400 Petugas Direkrut Awasi Siswa Aborigin yang Bolos
Pemerintah Australia akan merekrut sekitar 400 petugas khusus untuk mengawasi para siswa di kalangan warga Aborigin yang sering bolos sekolah. Hal ini dimaksudkan untuk memperbaiki angka kehadiran di sekolah khususnya bagi siswa di wilayah terpencil.
Menteri urusan Bumiputra Nigel Scullion menyatakan dana sebesar 28 juta dollar (Rp 299 miliar) akan dihabiskan untuk 40 komunitas terpencil di Wilayah Utara, Australia Barat, Queensland, New South Wales dan Australia Selatan.
Program ini akan meliputi lebih dari 40 sekolah, dan akan ada satu petugas mengawasi 20 siswa.
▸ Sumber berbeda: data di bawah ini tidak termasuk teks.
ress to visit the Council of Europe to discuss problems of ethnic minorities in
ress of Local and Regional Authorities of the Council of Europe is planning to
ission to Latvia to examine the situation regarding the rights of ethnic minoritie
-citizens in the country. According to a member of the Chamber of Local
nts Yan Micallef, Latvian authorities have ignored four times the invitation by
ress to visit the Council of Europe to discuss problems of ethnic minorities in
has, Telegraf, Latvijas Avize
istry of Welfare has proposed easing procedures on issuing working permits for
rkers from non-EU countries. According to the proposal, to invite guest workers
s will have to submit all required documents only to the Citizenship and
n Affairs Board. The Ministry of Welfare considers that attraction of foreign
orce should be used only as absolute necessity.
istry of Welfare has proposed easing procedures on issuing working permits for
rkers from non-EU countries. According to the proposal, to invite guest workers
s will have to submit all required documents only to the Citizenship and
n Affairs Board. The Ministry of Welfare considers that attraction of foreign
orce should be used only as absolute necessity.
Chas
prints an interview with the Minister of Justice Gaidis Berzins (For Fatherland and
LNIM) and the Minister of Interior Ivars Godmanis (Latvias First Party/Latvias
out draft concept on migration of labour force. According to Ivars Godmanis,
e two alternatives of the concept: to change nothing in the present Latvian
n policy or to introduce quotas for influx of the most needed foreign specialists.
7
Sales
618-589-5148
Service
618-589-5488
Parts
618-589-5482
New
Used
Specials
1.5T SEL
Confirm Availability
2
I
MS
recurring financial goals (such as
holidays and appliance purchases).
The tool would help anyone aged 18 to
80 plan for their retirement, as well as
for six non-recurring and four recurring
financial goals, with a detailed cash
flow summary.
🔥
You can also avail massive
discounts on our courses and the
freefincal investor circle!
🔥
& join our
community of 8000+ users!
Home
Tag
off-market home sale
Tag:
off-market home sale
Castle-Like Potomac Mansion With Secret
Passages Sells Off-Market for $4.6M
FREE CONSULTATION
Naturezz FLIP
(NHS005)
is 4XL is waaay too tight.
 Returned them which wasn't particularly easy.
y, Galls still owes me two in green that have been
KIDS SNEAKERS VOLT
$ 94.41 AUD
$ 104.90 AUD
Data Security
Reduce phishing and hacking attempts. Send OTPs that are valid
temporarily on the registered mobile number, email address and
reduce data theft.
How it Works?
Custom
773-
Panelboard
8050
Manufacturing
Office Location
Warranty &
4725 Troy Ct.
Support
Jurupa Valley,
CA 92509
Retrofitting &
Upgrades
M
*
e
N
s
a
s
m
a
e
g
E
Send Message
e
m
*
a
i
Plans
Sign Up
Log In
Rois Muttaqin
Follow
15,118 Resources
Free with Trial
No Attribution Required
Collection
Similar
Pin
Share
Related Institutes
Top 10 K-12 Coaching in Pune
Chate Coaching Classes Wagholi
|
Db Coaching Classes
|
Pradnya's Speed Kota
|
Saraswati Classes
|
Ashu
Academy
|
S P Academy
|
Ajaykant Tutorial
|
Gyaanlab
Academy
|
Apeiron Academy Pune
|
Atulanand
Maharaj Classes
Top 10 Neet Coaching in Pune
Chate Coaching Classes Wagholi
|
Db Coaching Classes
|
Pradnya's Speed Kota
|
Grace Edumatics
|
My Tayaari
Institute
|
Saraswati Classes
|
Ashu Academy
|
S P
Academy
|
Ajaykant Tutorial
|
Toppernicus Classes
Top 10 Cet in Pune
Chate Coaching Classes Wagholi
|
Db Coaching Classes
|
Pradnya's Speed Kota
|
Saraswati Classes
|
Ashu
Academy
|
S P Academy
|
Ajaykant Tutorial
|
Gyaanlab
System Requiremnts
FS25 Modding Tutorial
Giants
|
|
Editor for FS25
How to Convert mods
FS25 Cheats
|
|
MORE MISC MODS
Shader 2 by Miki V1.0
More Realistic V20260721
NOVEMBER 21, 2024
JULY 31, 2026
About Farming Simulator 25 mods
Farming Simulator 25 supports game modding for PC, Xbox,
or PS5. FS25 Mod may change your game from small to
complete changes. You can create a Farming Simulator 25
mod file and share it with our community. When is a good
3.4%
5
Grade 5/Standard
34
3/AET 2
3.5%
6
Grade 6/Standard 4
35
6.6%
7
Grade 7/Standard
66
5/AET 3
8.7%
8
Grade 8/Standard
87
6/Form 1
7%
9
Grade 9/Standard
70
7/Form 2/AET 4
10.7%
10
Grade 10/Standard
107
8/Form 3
Selama lima tahun terakhir, sekolah-sekolah tersebut memiliki tingkat kehadiran siswa di bawah 70 persen.
Diharapkan, skema ini akan menarik pekerja bumiputra juga, yang akan bekerja langsung dengan keluarga-keluarga yang terkait agar anak-anak menghadiri sekolah.
Para petugas akan mendatangi rumah-rumah setiap hari untuk membujuk anak-anak ke sekolah dan mencari tahu alasan mereka absen.
Menurut Scullion, pengalaman pribadinya menunjukkan bahwa ada standar yang berbeda bagi anak bumiputra dan non-bumiputra.
“Di metropolitan seperti Darwin, saat anak saya bolos dan bermain dengan anak-anak Aborigin, saya langsung ditelepon dan ada respon cepat,” ceritanya, “Namun, anak saya memberitahu bahwa teman bermain mereka tidak mendapat respon serupa.”
Petugas pengawas bolos adalah model lama yang berhasil, jelas Scullion. “Kalau waktu saya sekolah dulu tak ada petugas pengawas kehadiran, saya tak akan menghadiri sekolah dan tidak mendapat pendidikan dan kesempatan yang saya dapatkan,” ceritanya.
Menurut Scullion, ada pilihan yang bersifat menghukum sebagai cara mengatasi persoalan membolos, namun ia tak yakin cara macam itu berhasil.
Chris Sarra, ketua Stronger Smarter Institute, yang berusaha memperbaiki harapan seputar pendidikan bumiputra, mengatakan bahwa siswa cenderung membolos bila tak tertarik dengan sekolah.
Para petugas pengawas kehadiran akan bisa membuat perubahan berarti bila sekolah merangkul siswa-siswanya.
“Bila dilakukan dengan cara yang berdasarkan kekuatan, tidak berasumsi bahwa masalah hanya berasal dari keluarga atau komunitas,” jelas Sarra, “Sekolah harus membuat beberapa perubahan mengenai apa yang mereka lakukan untuk memastikan bahwa mereka pantas dihadiri oleh siswa.”